The prosecution plans to seek a court warrant to arrest Hyosung Group chairman Cho Suck-rai and his sons after an investigation into charges of embezzlement and tax evasion. They could join a handful of corporate executives who have been led to court and prison for corruption and tax-related crimes. The judiciary has recently turned decisively stern against large companies, conglomerates and owner families, sending a strong message that the country will no longer protect chaebols and the “too big to fail” companies. SK Group Chairman Chey Tae-won and his brother, Vice Chairman Chey Jae-won, are in court custody on counts of embezzlement. The father and son of the owner family at LIG Group and the mother and son of the family-owned Taekwang Group are also in custody. The court has no mercy for age or health.
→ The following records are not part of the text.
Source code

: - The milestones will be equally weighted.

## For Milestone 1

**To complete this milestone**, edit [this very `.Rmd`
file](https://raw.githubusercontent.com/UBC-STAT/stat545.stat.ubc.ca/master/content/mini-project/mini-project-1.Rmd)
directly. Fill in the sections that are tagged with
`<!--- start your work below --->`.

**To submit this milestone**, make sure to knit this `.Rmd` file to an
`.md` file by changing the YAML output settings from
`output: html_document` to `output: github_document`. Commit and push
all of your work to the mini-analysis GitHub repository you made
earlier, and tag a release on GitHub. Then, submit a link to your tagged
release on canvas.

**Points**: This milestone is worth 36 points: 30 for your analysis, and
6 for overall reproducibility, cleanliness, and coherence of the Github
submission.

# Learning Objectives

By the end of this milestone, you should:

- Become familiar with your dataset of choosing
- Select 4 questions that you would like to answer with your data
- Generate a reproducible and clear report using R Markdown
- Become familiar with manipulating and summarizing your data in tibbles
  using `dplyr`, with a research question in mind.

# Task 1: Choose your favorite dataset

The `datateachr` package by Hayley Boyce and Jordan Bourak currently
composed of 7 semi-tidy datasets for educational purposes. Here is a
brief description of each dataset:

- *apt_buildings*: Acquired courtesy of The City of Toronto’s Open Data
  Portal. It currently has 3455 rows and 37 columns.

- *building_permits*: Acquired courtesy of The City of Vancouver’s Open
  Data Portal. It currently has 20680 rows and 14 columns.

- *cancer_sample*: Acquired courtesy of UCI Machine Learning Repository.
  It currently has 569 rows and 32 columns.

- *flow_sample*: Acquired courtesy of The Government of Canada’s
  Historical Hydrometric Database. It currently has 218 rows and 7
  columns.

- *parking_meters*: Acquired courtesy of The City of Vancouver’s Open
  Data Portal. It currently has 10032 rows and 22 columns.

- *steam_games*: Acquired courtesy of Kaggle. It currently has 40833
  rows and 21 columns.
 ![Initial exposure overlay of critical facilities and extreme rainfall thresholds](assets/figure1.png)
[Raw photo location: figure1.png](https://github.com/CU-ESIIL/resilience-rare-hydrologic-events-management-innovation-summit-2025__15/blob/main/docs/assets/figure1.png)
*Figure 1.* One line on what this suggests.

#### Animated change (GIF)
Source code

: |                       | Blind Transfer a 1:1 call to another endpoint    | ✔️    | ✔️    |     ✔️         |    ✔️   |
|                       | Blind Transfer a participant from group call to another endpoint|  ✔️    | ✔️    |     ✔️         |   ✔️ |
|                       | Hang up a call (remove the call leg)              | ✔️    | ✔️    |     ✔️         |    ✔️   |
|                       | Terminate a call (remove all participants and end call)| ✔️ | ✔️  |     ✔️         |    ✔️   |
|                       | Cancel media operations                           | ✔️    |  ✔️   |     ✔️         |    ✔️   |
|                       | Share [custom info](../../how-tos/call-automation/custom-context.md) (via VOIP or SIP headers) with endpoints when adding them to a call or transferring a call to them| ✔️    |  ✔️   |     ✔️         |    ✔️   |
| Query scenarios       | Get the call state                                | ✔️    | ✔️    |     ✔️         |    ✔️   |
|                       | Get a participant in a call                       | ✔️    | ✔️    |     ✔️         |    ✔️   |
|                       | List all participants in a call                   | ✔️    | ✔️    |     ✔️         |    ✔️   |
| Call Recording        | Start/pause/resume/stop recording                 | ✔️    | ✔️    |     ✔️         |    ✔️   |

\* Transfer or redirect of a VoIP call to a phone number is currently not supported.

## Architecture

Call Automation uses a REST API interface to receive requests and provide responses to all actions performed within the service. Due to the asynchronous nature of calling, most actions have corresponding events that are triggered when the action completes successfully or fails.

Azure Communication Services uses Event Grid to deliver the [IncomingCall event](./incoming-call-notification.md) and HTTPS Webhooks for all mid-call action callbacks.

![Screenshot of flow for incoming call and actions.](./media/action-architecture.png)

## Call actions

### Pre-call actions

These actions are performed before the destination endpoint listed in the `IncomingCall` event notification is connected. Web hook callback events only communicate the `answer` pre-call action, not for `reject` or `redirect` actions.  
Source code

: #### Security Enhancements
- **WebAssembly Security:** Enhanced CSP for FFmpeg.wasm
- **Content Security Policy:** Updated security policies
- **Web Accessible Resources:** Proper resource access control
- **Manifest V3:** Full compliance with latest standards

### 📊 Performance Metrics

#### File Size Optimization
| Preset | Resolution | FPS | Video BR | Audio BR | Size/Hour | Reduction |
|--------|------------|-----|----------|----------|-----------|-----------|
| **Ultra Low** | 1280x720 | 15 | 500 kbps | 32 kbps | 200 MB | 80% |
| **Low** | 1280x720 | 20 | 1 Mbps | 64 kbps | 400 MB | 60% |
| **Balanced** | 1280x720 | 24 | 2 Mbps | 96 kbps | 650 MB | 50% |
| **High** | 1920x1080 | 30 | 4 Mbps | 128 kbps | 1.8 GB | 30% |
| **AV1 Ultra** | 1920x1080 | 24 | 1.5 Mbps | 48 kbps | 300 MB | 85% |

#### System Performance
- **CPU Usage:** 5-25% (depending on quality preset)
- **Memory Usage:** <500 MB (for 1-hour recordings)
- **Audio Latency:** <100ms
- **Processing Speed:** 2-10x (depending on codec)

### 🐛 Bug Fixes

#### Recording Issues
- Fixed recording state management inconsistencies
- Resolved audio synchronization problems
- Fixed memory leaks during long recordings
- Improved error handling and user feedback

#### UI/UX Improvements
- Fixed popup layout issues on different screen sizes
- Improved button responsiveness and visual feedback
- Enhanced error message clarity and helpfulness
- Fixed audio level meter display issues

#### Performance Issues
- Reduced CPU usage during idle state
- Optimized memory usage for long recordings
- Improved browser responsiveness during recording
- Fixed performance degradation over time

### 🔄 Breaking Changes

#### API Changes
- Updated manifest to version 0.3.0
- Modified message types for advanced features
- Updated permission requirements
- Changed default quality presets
Hanwha Group Chairman Kim Seung-yeon and CJ Group Chairman Lee Jae-hyun received trials in poor health.

Large companies have brought about this debacle on themselves. Owners and executives of large family-owned companies have escaped penalties for corruption and wrongdoing with mostly pardons or shorter sentences over the last two decades. Social resentment against the chaebol exploded during last year’s general and presidential elections. The no-exception principle for punishing even large corporate owner families for wrongdoing has become unavoidable.

This year’s scandals associated with chaebol companies are nothing new. The companies were suspected of the same charges four to five years ago. The prosecution at the time sat on the cases without even attempting to search and investigate them. This year, they did the opposite, raiding without warnings and expediting arrest procedures. The executives who were hit are said to have been close to the Lee Myung-bak administration. This is why the companies complain that they have been targeted as scapegoats.

Unprecedented depression and lethargy prevail in the corporate sector. Businesses have been invaded by prosecutions, taxes and anti-trust probes. Large overseas deals or investment projects are pushed aside because executives are preoccupied with legal or prosecution procedures. Except for Samsung Electronics and Hyundai Motor, most major companies reported poor sales and profits in the first half. The judiciary needs to be prudent with its sword of justice. If it uses its authority by popular demand, the corporate world could be devastated. It must not be tolerant of wrongdoings by large companies, but at the same time must be careful not to overstretch.